David Mittelman, CEO da Othram, Inc., com sede no Texas, disse ao Daily Mail que os investigadores que investigam o sequestro do homem de 84 anos poderiam usar uma técnica chamada sequenciamento do genoma de nível forense, que essencialmente constrói um perfil detalhado que pode ser usado em bancos de dados genealógicos.
Nancy Guthrie, mãe da apresentadora de “Today”, Savannah Guthrie, foi dada como desaparecida em 1º de fevereiro de 2026. Cortesia da NBC Universal
“É fundamental obter respostas o mais rapidamente possível. O trabalho de ADN tem de ser feito o mais rapidamente possível porque a investigação pode levar algum tempo”, alertou Mittelman.
Isso ocorre depois que as autoridades revelaram na terça-feira que o DNA misterioso encontrado na luva descoberta a cerca de 3 quilômetros da casa de Guthrie em Tucson voltou sem resultados no banco de dados do Sistema Combinado de Índice de DNA do FBI, ou CODIS.
Embora o CODIS muitas vezes só encontre uma correspondência completa com uma pessoa ou parente direto, Mittelman disse que a genealogia genética pode ajudar a encontrar correspondências que remontam a gerações de árvores genealógicas.
O sequenciamento de DNA usado por sua empresa forense ajudou o FBI a identificar Kohberger como o assassino nos assassinatos na faculdade de Idaho em 2022.
Um suspeito mascarado do lado de fora da casa de Nancy Guthrie em Tucson, Arizona, em 1º de fevereiro de 2026. FBI
Ele enfatizou, porém, que o sequenciamento do genoma precisava ser feito logo e não mais tarde.
“No caso de Kohberger, o perfil de DNA foi construído em apenas alguns dias, mas foram necessárias algumas semanas para rastreá-lo, encontrar a pessoa, obter o mandado, realizar uma coleta de lixo para obter DNA para comparação e tudo mais. Você não quer atrasos”, disse ele.

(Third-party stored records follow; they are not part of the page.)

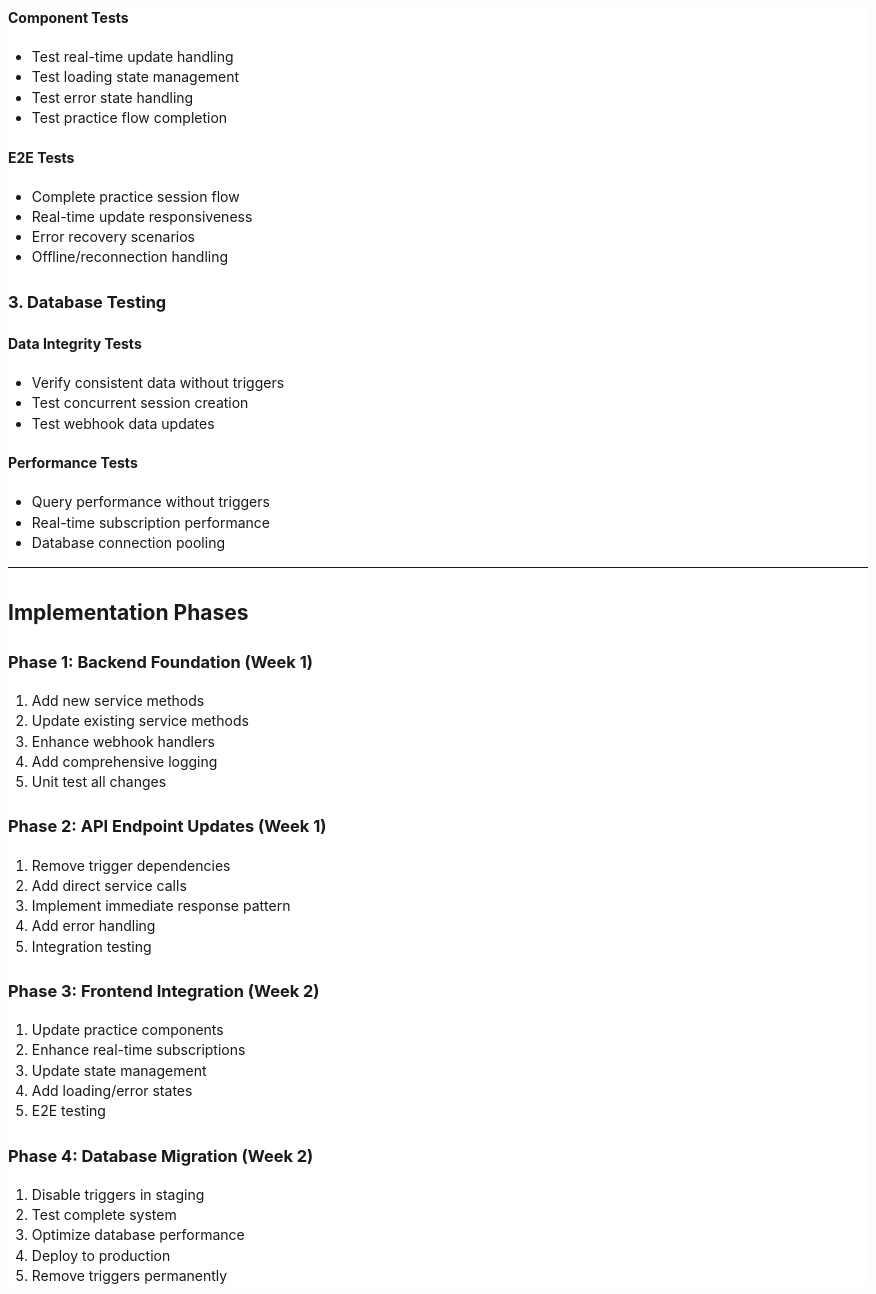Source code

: #### Component Tests
- Test real-time update handling
- Test loading state management
- Test error state handling
- Test practice flow completion

#### E2E Tests
- Complete practice session flow
- Real-time update responsiveness
- Error recovery scenarios
- Offline/reconnection handling

### 3. Database Testing

#### Data Integrity Tests
- Verify consistent data without triggers
- Test concurrent session creation
- Test webhook data updates

#### Performance Tests
- Query performance without triggers
- Real-time subscription performance
- Database connection pooling

---

## Implementation Phases

### Phase 1: Backend Foundation (Week 1)
1. Add new service methods
2. Update existing service methods
3. Enhance webhook handlers
4. Add comprehensive logging
5. Unit test all changes

### Phase 2: API Endpoint Updates (Week 1)
1. Remove trigger dependencies
2. Add direct service calls
3. Implement immediate response pattern
4. Add error handling
5. Integration testing

### Phase 3: Frontend Integration (Week 2)
1. Update practice components
2. Enhance real-time subscriptions
3. Update state management
4. Add loading/error states
5. E2E testing

### Phase 4: Database Migration (Week 2)
1. Disable triggers in staging
2. Test complete system
3. Optimize database performance
4. Deploy to production
5. Remove triggers permanently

“Quando você tem um caso ativo como este, você tem duas opções de investigação”, disse Mittelman sobre o caso Guthrie.
Bryan Kohberger em uma foto de reserva do Centro Correcional do Condado de Monroe, Pensilvânia, após sua prisão em 20 de dezembro de 2022. Centro Correcional do Condado de Monroe/AFP via Getty Images
“Um é o fluxo visual das câmeras de segurança e da campainha. O outro é o fluxo de identidade do DNA. Portanto, se não houver nada que o identifique exclusivamente nas imagens da câmera, o DNA se torna ainda mais importante. É o seu feed de identidade de todas as pessoas que estiveram naquela cena em algum momento, e isso pode incluir pessoas que estiveram envolvidas no que aconteceu com ela e pessoas que possam saber de alguma coisa.”